Mas um ponto central da discussão, presente na carta da CCFC, é que crianças entre 10 e 12 anos que têm contas existentes no Instagram provavelmente não vão migrar para uma versão “infantil” da plataforma.

Mas a nova rede social poderia estimular crianças que ainda não fizeram um perfil na plataforma. “Isso tem que ser muito bem pensado, porque pode gerar consequências negativas para essa faixa etária”, comenta Kelli Angelini.

Na carta a Zuckerberg, as entidades defendem que um dos principais efeitos notados seria a dependência das crianças em checar os celulares constantemente caso iniciem uma conta na plataforma.

‘Rua movimentada’

Mas afinal, os pais devem proibir o uso das redes sociais?

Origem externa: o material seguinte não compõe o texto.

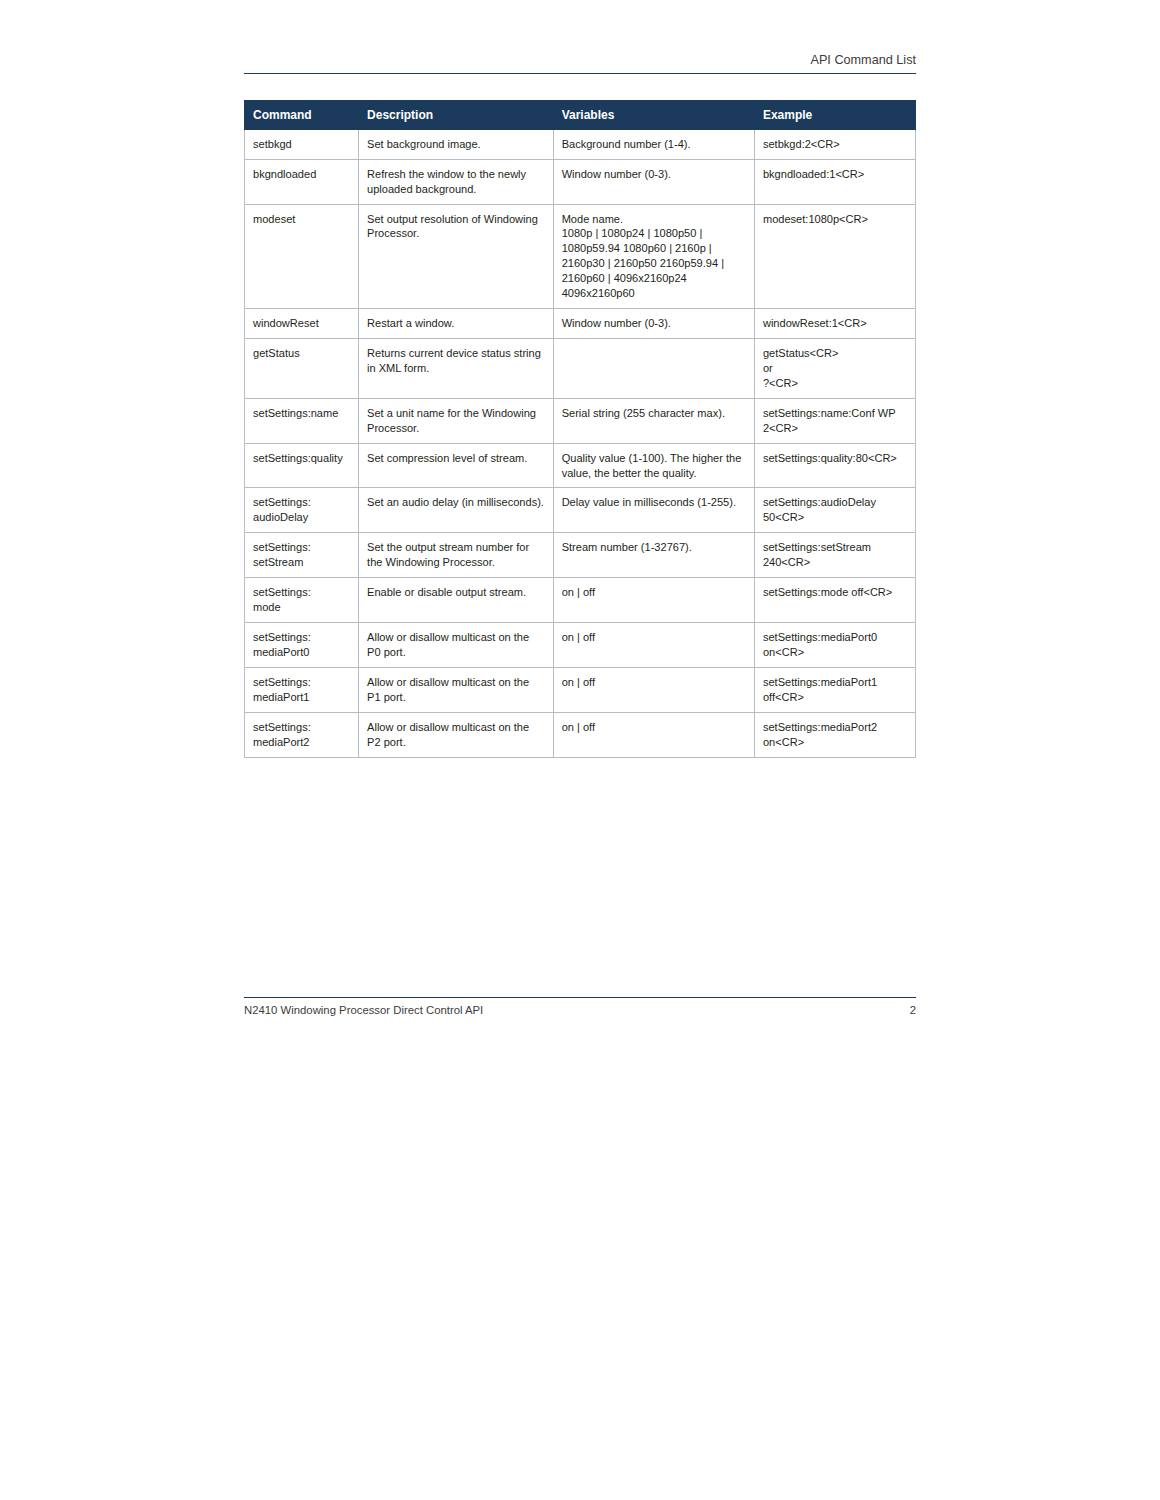API Command List
| Command | Description | Variables | Example |
| --- | --- | --- | --- |
| setbkgd | Set background image. | Background number (1-4). | setbkgd:2<CR> |
| bkgndloaded | Refresh the window to the newly uploaded background. | Window number (0-3). | bkgndloaded:1<CR> |
| modeset | Set output resolution of Windowing Processor. | Mode name. 1080p / 1080p24 / 1080p50 / 1080p59.94 1080p60 / 2160p / 2160p30 / 2160p50 2160p59.94 / 2160p60 / 4096x2160p24 4096x2160p60 | modeset:1080p<CR> |
| windowReset | Restart a window. | Window number (0-3). | windowReset:1<CR> |
| getStatus | Returns current device status string in XML form. | | getStatus<CR> or ?<CR> |
| setSettings:name | Set a unit name for the Windowing Processor. | Serial string (255 character max). | setSettings:name:Conf WP 2<CR> |
| setSettings:quality | Set compression level of stream. | Quality value (1-100). The higher the value, the better the quality. | setSettings:quality:80<CR> |
| setSettings: audioDelay | Set an audio delay (in milliseconds). | Delay value in milliseconds (1-255). | setSettings:audioDelay 50<CR> |
| setSettings: setStream | Set the output stream number for the Windowing Processor. | Stream number (1-32767). | setSettings:setStream 240<CR> |
| setSettings: mode | Enable or disable output stream. | on / off | setSettings:mode off<CR> |
| setSettings: mediaPort0 | Allow or disallow multicast on the P0 port. | on / off | setSettings:mediaPort0 on<CR> |
| setSettings: mediaPort1 | Allow or disallow multicast on the P1 port. | on / off | setSettings:mediaPort1 off<CR> |
| setSettings: mediaPort2 | Allow or disallow multicast on the P2 port. | on / off | setSettings:mediaPort2 on<CR> |
N2410 Windowing Processor Direct Control API 2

O psicólogo Paulo Cesar Porto, professor da PUC-PR (Pontifícia Universidade Católica do Paraná), explica que a inserção segura de crianças e adolescentes no mundo virtual é possível, mas exige cuidado e monitoramento ativos dos responsáveis.

Deixar as crianças em uma rede social, como o Instagram, é o mesmo risco de colocá-los em uma rua movimentada. Só que o problema é que a maioria dos pais não enxerga. Os cuidados aos riscos de exposição no mundo real têm que ir para o mundo virtual
Paulo Cesar Porto, professor da PUC-PR

Para ele, é difícil que os mais novos tenham bagagem para discernir entre certo e errado, podendo expor a si mesmos e a família a perigos quando, por exemplo, compartilham a localização, o número de sua residência em uma foto e o interior de casa.

As redes sociais ainda podem comprometer o desenvolvimento saudável. “Tem crianças que começam a criar um estereótipo, um personagem que posta determinado tipo de fotos, conteúdos e virtualmente tem um sucesso, que muitas vezes não acontece no mundo fora das telas”, comenta.

O oposto também é comum: crianças se frustram por não cativar atenção nas redes e começam a ter sentimentos de vergonha e fracasso. Segundo o psicólogo, ambos os casos contribuem para a inibição das interações sociais.

Pais atentos

Em 2018, 24,3 milhões de crianças e adolescentes brasileiros entre 9 e 17 anos tinham acesso à internet, segundo a TIC Kids Online Brasil, pesquisa do Centro Regional de Estudos para o Desenvolvimento da Sociedade da Informação (Cetic.br). Desses, 82% possuíam alguma rede social. O Instagram foi o aplicativo com maior crescimento de perfis (alta de 9%, sendo que 45% dos entrevistados tinham uma conta).

Acessar as redes sociais era a atividade mais realizada na internet por 67% dos consultados, atrás apenas do uso de apps de mensagem (77%). No entanto, quando o assunto são as mídias, a coordenadora do levantamento, Luísa Adib, destaca os índices de privacidade e segurança:

  • 5% enviaram dados pessoais para alguém que não conheciam;
  • 8% enviaram foto ou vídeo para alguém que não conheciam pessoalmente;
  • 18% compartilharam o endereço;
  • 24% mentiram a idade;
  • 27% tiveram contato com desconhecidos pelas redes sociais – primeiro lugar no levantamento.

Para proteger os filhos desse cenário, cabe aos pais avaliar qual a hora ideal de liberá-los para usar os apps. Não há um padrão de idade para basear o processo; é preciso avaliar a maturidade individual e ter disposição para orientá-los.

O que diz o Instagram

A empresa diz que ainda está “explorando a possibilidade” de criar um Instagram para o público infantil, mas diz que a plataforma “deve priorizar a segurança e privacidade das crianças”. Além disso, está consultando especialistas em desenvolvimento e segurança infantil, saúde mental e privacidade para criar o app e que não exibirá anúncios para esse público menor de idade.

Em seu modelo original, o Instagram permite apenas que maiores de 13 anos criem um perfil. Para crianças e pré-adolescentes menores, é obrigatório que uma pessoa seja responsável pelo monitoramento e tenha seu nome indicado na biografia da página. Irregularidades podem ser denunciadas via questionário.